SAO PAULO, Jan 18 (Reuters) - Brazilian soy farmers, who started planting late because of dry weather in the final months of 2020, have harvested only 0.4% of the cultivated soybean area this season, agribusiness consultancy AgRural said on Monday.

Brazil had harvested 1.8% of the sown area at this time last year, AgRural's statement said, though the country sowed a record high of more than 38 million hectares (93.9m acres) for the 2020/2021 cycle.

The most advanced work is in Santa Catarina, where farmers sowed the oilseeds days ahead of the usual calendar. The second most advanced state is Mato Grosso, the top grain producer in Brazil.

The consultancy said that after a dry start, rains and temperatures have favored development of the crop in January. However, there are reports of scarce rains in parts of Rio Grande do Sul, Maranhão, Tocantins, Bahia and the north and east of Mato Grosso.

Rain forecasts for the second half of January, if confirmed, should help these areas, AgRural said.

In December AgRural estimated Brazil's soybean production at 131.7 million tonnes. That forecast will revised and a new one will be releases this week, the statement said.


The harvesting of summer corn reached 3.4% of the area in the Center-South of Brazil, up from the 2.5% at the same time last year, AgRural said.
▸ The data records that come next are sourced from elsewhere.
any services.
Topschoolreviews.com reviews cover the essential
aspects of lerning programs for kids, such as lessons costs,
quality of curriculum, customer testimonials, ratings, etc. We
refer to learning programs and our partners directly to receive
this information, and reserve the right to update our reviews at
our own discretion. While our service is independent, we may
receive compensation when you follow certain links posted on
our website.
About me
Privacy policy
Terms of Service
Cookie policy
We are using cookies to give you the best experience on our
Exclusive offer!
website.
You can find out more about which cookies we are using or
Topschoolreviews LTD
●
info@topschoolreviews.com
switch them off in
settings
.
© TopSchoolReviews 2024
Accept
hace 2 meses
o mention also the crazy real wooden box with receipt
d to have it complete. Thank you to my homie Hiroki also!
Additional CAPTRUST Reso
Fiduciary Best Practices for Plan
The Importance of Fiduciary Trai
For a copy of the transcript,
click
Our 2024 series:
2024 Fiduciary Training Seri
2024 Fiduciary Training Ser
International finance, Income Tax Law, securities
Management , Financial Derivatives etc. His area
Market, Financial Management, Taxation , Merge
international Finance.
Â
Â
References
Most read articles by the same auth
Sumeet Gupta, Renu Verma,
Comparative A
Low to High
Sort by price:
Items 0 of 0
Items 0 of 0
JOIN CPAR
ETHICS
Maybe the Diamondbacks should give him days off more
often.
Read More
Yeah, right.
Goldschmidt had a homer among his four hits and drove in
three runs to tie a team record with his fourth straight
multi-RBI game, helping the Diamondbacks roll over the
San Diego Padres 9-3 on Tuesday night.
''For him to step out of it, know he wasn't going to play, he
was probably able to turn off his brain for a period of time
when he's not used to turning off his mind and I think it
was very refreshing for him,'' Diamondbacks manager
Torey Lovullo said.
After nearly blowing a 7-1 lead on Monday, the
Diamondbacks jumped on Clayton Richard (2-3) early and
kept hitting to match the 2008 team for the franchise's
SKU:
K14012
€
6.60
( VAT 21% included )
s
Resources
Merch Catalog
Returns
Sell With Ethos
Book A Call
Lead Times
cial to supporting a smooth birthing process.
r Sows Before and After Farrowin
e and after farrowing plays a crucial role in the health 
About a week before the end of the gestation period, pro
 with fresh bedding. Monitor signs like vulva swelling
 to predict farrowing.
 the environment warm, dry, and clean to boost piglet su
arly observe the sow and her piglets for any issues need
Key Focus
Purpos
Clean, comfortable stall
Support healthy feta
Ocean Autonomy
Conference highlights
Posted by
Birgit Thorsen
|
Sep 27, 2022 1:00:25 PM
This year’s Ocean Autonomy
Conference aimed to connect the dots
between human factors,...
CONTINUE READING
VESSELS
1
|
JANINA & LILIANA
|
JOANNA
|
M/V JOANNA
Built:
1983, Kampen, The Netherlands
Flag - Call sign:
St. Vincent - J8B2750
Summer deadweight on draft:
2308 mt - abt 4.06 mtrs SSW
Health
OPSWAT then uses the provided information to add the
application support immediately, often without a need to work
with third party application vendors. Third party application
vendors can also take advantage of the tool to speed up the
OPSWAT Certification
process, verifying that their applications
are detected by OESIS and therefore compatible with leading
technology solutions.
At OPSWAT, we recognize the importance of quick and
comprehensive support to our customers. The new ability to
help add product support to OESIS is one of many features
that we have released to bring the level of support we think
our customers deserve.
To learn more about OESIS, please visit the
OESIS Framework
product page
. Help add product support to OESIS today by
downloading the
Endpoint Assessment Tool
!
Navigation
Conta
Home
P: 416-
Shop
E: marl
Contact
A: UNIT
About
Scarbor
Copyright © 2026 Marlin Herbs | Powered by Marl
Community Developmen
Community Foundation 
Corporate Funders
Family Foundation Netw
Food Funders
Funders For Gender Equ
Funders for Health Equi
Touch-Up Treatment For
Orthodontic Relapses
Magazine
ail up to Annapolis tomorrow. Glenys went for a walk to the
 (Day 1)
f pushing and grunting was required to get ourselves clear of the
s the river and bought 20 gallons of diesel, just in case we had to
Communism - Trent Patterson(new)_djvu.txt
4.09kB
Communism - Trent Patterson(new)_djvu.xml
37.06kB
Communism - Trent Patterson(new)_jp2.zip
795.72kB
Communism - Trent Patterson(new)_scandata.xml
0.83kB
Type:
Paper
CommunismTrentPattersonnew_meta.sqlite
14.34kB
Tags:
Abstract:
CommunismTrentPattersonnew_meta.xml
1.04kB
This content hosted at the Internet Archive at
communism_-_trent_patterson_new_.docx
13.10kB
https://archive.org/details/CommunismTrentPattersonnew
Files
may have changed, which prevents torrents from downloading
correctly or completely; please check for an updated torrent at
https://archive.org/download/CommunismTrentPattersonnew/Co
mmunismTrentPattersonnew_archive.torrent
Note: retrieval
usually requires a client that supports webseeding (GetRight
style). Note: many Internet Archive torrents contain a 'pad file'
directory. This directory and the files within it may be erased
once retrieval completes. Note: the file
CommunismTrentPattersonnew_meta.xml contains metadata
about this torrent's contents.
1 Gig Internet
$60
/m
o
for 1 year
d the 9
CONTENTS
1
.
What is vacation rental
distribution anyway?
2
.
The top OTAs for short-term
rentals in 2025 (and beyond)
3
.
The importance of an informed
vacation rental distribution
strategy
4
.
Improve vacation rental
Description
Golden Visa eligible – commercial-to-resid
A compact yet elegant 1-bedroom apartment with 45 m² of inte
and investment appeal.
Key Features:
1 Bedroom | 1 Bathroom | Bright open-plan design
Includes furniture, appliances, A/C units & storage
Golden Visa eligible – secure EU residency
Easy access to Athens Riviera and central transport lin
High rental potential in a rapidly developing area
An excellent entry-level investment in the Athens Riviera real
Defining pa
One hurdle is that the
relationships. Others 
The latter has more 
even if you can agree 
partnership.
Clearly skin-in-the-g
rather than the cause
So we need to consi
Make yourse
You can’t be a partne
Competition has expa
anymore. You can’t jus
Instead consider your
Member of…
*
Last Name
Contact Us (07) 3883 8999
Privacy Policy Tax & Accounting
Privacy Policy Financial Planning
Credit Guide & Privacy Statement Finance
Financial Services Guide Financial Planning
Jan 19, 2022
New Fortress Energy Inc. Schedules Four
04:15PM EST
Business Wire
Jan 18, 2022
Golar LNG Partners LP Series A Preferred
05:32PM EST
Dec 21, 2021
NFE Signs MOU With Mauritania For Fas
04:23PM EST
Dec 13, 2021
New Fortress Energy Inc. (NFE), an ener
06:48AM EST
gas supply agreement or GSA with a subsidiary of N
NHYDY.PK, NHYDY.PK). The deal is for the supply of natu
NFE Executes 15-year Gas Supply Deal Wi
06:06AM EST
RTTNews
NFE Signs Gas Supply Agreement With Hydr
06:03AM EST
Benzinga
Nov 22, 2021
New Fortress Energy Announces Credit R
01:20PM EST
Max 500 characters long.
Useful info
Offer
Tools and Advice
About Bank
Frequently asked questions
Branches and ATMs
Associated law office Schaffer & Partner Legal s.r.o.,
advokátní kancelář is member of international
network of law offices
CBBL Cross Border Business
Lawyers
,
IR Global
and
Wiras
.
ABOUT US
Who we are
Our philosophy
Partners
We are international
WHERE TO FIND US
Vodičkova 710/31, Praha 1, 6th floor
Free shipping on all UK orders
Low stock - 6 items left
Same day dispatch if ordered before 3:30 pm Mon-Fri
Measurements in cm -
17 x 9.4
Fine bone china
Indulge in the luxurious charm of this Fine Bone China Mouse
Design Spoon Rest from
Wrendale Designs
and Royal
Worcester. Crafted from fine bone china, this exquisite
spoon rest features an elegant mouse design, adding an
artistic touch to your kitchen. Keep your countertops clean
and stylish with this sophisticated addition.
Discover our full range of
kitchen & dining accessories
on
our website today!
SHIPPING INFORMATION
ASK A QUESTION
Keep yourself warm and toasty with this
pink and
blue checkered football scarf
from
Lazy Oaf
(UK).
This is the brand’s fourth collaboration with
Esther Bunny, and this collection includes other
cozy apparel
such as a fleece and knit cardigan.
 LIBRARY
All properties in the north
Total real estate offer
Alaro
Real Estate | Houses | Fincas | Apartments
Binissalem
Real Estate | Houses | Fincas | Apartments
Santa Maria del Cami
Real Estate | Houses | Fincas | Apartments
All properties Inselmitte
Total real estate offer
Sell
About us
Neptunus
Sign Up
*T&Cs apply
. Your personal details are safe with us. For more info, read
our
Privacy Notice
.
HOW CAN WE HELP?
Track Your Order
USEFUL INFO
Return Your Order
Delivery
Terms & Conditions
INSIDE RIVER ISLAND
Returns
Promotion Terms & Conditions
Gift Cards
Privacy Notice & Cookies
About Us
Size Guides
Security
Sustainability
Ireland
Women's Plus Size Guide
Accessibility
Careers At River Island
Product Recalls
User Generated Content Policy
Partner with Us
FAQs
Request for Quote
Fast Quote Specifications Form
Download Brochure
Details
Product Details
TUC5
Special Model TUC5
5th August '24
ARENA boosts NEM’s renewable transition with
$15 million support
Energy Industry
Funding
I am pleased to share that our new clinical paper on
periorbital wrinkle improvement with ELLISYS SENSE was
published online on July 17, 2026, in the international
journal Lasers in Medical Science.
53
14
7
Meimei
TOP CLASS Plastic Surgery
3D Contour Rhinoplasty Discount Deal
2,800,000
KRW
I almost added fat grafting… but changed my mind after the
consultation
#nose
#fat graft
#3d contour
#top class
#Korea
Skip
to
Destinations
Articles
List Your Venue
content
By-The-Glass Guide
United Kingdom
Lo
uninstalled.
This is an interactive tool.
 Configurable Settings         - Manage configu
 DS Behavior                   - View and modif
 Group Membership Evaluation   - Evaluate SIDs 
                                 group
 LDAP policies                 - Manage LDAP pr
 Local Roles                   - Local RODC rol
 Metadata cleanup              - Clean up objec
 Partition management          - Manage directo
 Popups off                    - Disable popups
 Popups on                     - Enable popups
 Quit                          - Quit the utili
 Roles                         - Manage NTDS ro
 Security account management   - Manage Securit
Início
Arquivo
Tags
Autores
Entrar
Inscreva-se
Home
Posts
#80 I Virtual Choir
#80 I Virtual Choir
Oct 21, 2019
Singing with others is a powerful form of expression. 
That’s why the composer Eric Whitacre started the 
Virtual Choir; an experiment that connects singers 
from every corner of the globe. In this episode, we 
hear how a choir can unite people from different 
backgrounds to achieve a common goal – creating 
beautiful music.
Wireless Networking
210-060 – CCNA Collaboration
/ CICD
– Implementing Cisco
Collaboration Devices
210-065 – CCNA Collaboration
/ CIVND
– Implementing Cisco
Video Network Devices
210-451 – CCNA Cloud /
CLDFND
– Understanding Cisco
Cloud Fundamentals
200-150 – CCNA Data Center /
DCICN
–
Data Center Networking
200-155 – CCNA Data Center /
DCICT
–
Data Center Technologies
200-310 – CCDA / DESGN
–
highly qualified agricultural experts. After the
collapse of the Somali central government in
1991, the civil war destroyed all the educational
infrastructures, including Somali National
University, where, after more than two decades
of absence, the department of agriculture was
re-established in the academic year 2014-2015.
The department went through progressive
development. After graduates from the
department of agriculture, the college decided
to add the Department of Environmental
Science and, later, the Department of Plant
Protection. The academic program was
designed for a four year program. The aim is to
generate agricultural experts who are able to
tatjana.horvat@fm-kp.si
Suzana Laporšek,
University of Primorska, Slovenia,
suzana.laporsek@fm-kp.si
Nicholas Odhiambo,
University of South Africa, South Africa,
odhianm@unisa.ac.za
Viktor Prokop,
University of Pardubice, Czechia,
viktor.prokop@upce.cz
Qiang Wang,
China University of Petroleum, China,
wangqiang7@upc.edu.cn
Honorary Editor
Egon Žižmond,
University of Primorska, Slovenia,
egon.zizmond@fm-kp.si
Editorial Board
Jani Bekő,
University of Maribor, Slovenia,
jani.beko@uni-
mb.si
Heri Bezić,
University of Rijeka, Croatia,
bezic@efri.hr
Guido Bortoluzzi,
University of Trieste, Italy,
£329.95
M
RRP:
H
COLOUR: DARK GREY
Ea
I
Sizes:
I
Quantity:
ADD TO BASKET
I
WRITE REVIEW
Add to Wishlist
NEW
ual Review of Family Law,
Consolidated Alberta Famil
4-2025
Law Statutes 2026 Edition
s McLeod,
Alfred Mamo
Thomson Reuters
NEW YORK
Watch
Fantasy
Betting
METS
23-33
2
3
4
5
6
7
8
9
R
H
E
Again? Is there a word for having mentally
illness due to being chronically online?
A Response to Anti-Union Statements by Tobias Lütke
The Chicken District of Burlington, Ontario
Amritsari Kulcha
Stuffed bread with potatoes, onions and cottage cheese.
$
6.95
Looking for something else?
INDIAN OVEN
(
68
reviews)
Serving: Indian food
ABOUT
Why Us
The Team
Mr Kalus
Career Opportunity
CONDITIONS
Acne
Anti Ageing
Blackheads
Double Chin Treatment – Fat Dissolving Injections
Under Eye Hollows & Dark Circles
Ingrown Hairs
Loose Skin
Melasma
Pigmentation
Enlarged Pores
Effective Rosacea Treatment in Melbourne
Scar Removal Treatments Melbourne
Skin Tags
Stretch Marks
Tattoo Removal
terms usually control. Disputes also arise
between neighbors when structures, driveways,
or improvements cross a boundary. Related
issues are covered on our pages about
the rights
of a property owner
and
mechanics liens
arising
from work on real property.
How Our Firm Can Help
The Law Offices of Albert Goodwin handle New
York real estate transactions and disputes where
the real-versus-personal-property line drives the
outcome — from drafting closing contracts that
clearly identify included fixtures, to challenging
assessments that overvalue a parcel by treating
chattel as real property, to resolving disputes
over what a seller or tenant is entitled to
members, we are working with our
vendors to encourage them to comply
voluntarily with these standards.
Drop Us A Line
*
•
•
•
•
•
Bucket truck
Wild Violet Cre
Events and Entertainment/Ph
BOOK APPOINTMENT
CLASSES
Most of the work was done in Rio Grande do Sul and Santa Catarina, where initial yield reports indicate a degree of crop failure because of climate issues, the consultancy said.

The Brazilian government has forecast a summer corn crop of 23.911 million tonnes and total corn output of 102.313 million tonnes this year.

The bulk of Brazil's corn is planted in soy areas after farmers harvest the oilseeds.